═════ TEXTAUSZUG

Mit eindringlichen Videos erinnert die Ukraine nun - ein Jahr später - wieder an die Verbrechen. Schon zum Jahrestag des Kriegsbeginns am 24. Februar bezeichnete Präsident Wolodymyr Selenskyj Butscha als sein persönlich schlimmstes Kriegserlebnis. Die Führung in Kiew zeigte vor einem Jahr nach dem Abzug der russischen Truppen die Leichen. Staatsgäste aus dem Ausland besuchten den Ort, wo Einsatzkräfte die Leichen in schwarzen Säcken aus den Gräbern zogen.
«Ereignisse, die man sich im 21. Jahrhundert nicht vorstellen konnte, wurden in den Vororten von Kiew, Butscha und Irpin, zur Realität», sagt Selenskyj zum Jahrestag des Massakers. «Doch die Befreiung des Gebietes Kiew wurde zu einem Symbol dessen, dass die Ukraine in diesem Krieg gewinnen kann.» Am Freitag besuchte er auch Butscha selbst mit Staatsgästen und ehrte Soldaten mit Orden.
Die ukrainische Post, die immer wieder Kiews Triumphe auf Briefmarken verewigt, präsentierte am Freitag mehrere Wertzeichen. Das Motto der Briefmarken: «Kein Vergeben! Kein Vergessen!» Symbolisch für Butscha ist auf der Marke ein Foto mit einer zerstörten russischen Militärkolonne auf der Bahnhofsstrasse der Kleinstadt abgebildet.

══════════
═════ BEREITGESTELLTE ANGABEN

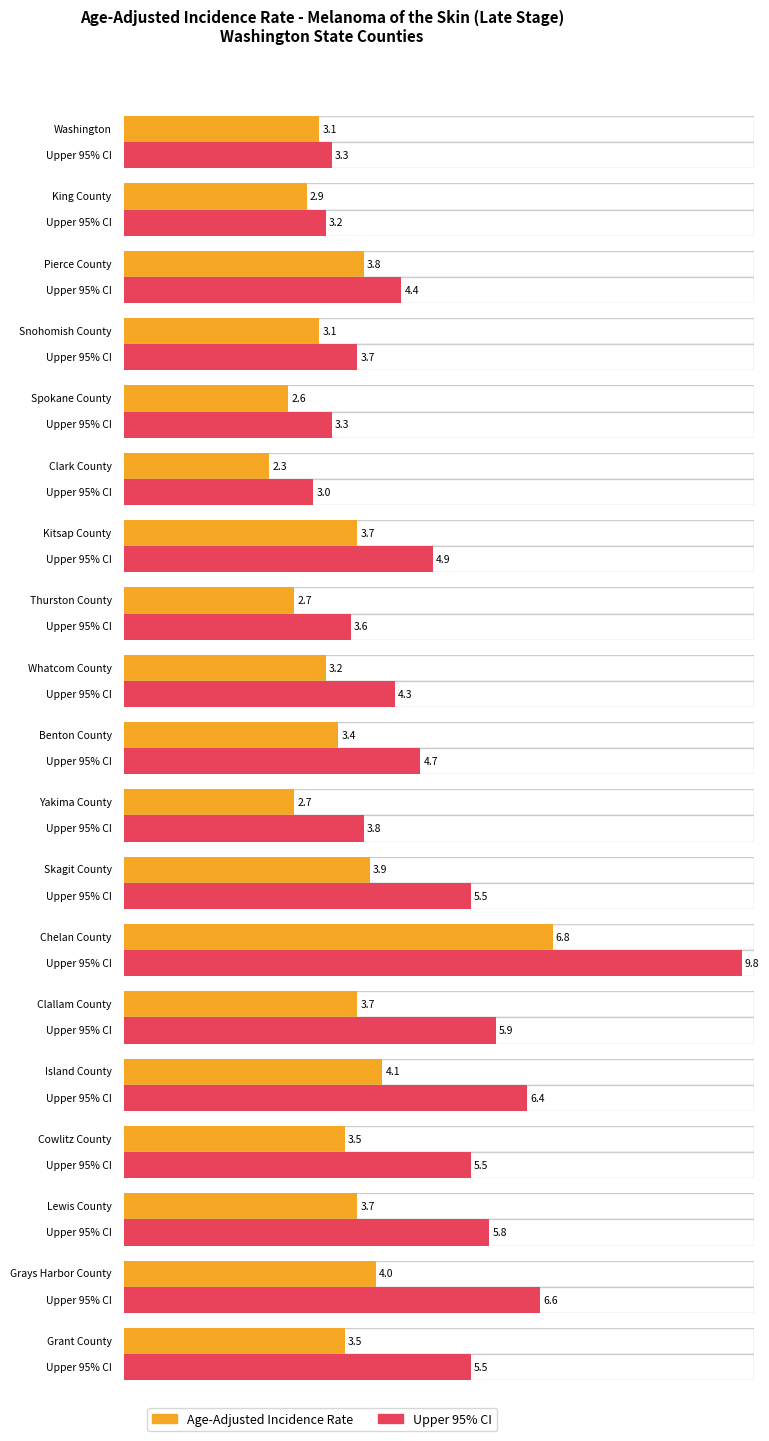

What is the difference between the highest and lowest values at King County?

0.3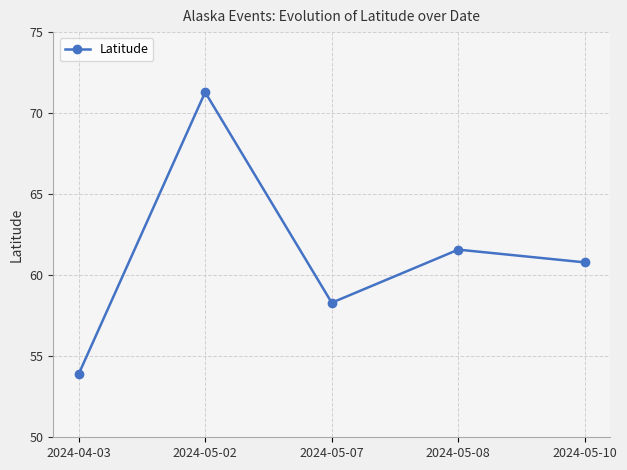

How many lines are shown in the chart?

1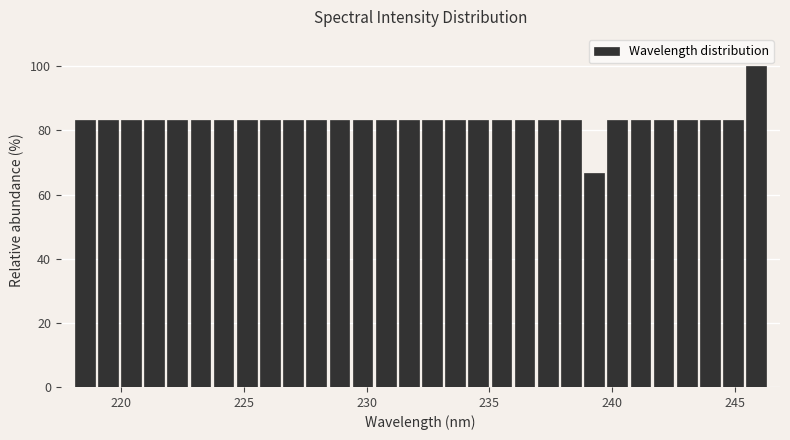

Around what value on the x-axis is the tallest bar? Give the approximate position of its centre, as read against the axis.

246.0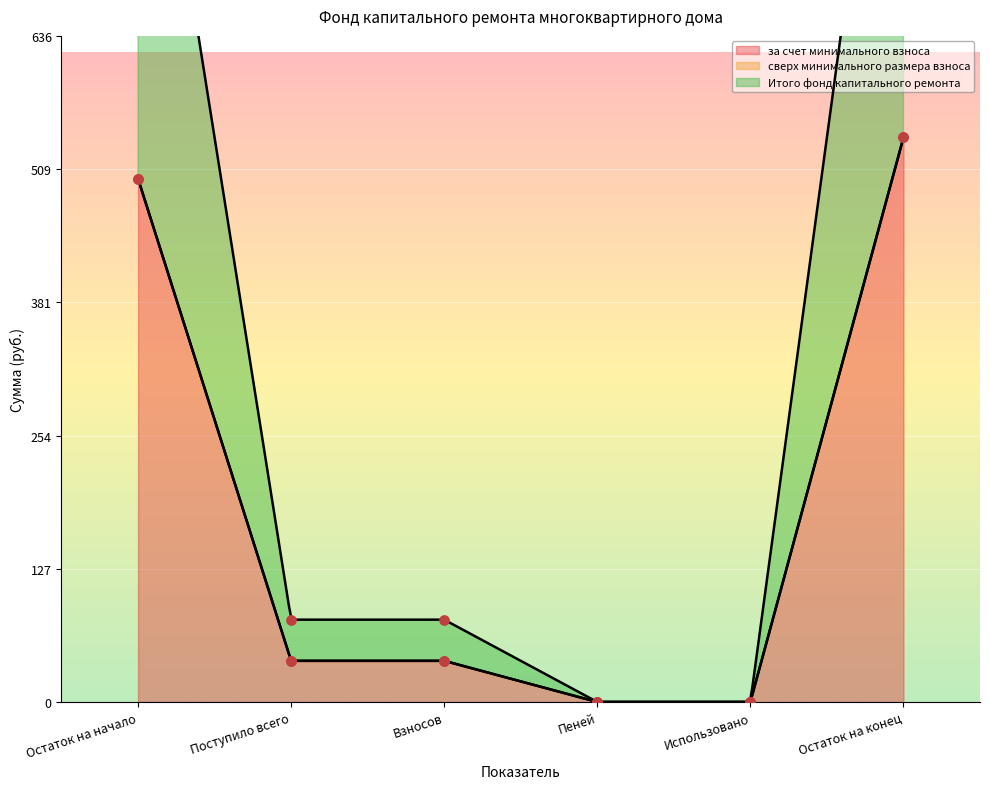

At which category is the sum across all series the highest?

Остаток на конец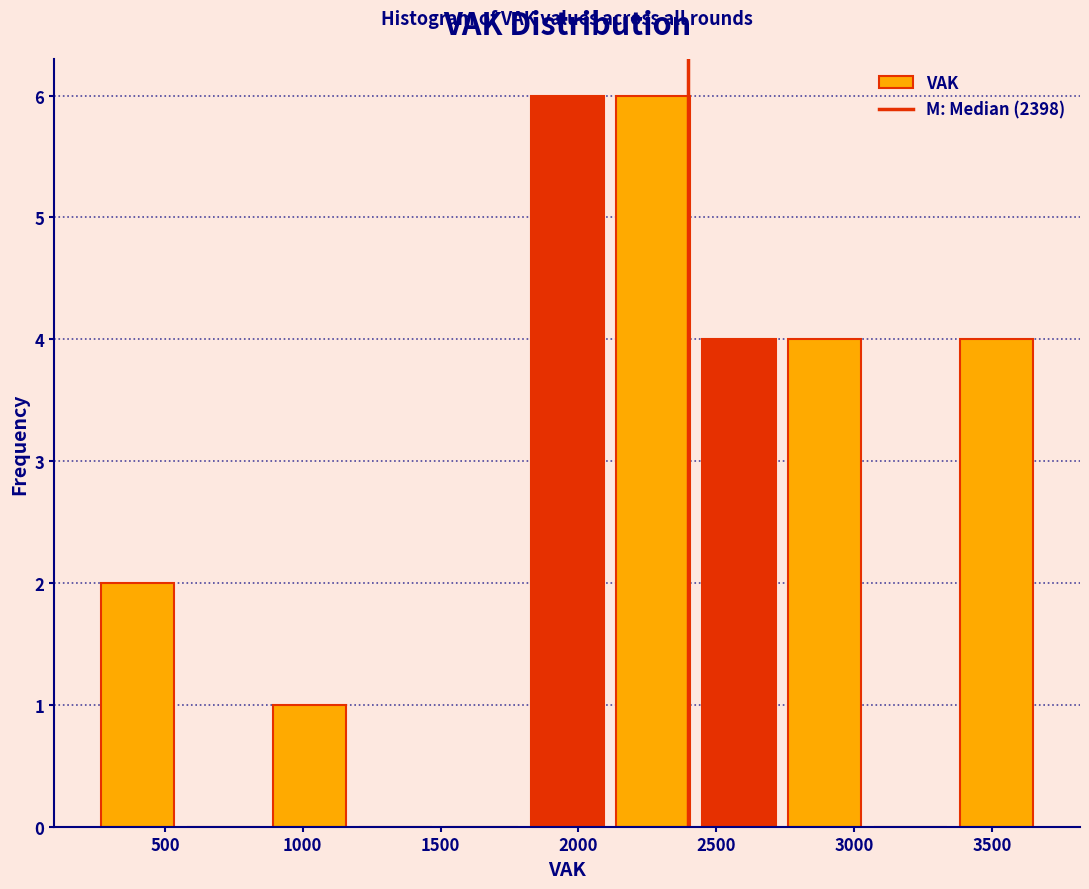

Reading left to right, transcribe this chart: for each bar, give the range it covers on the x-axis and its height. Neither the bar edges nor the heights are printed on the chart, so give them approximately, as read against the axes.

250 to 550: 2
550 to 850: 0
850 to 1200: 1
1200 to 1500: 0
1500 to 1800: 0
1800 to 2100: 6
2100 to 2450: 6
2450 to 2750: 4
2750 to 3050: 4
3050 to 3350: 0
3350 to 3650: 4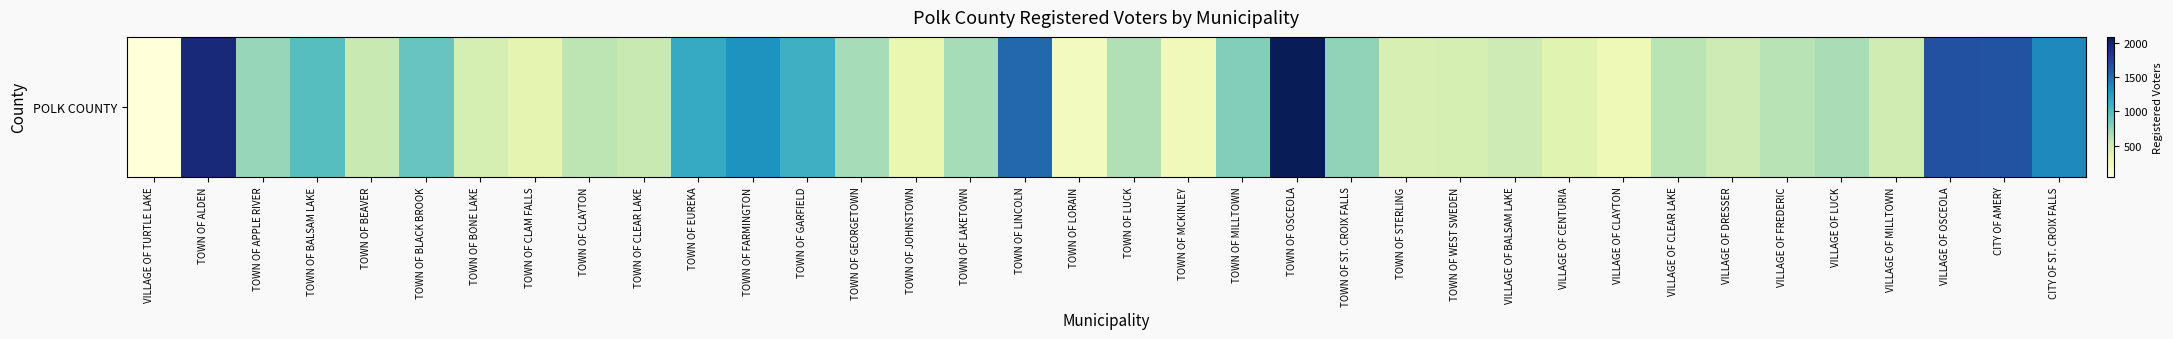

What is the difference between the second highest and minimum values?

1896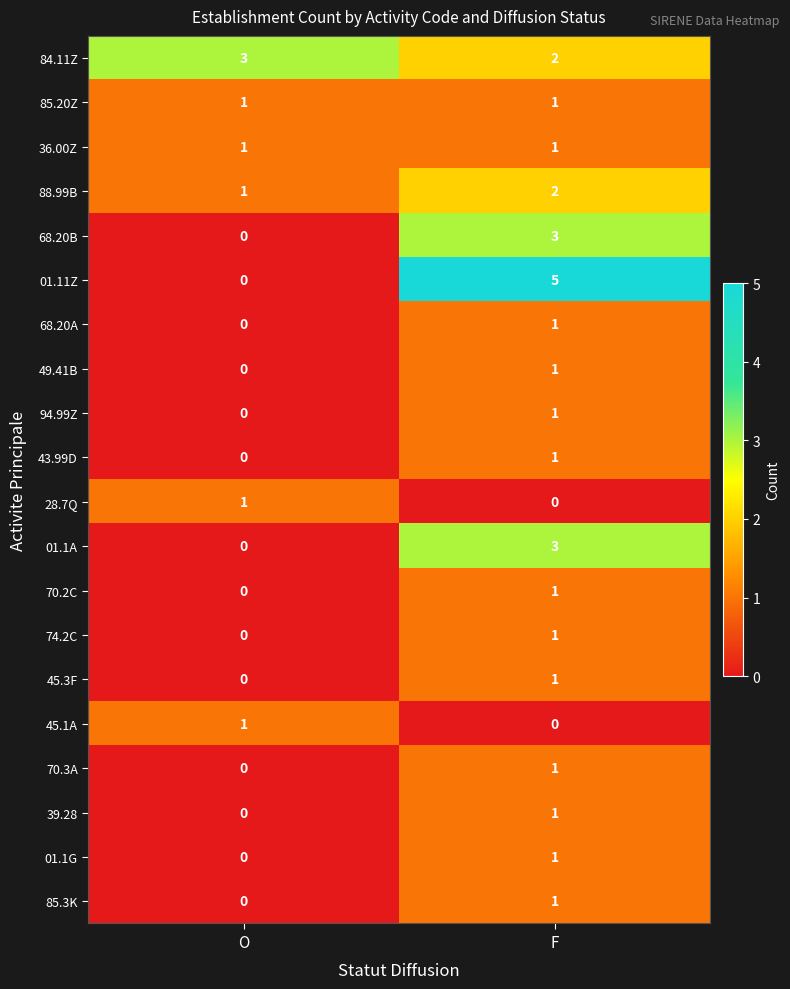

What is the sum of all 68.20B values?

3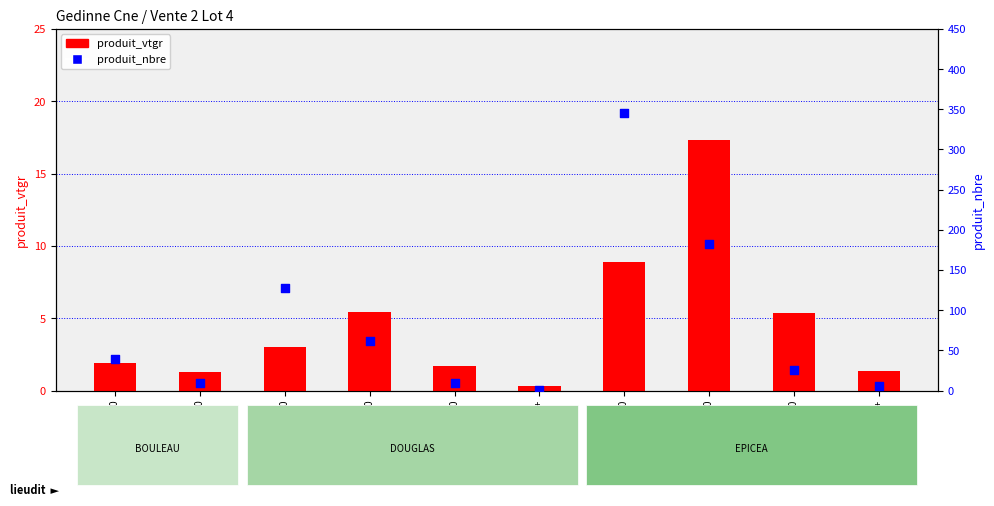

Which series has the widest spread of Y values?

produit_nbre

══════════

• _ZU ERLEDIGEN_: Übertrage diesen Satz aus dem Textauszug über Butscha ins Englische: „Die Führung in Kiew zeigte vor einem Jahr nach dem Abzug der russischen Truppen die Leichen.“

• _ENDGÜLTIGE ANTWORT_: A year ago, after the withdrawal of the Russian troops, the leadership in Kyiv showed the bodies.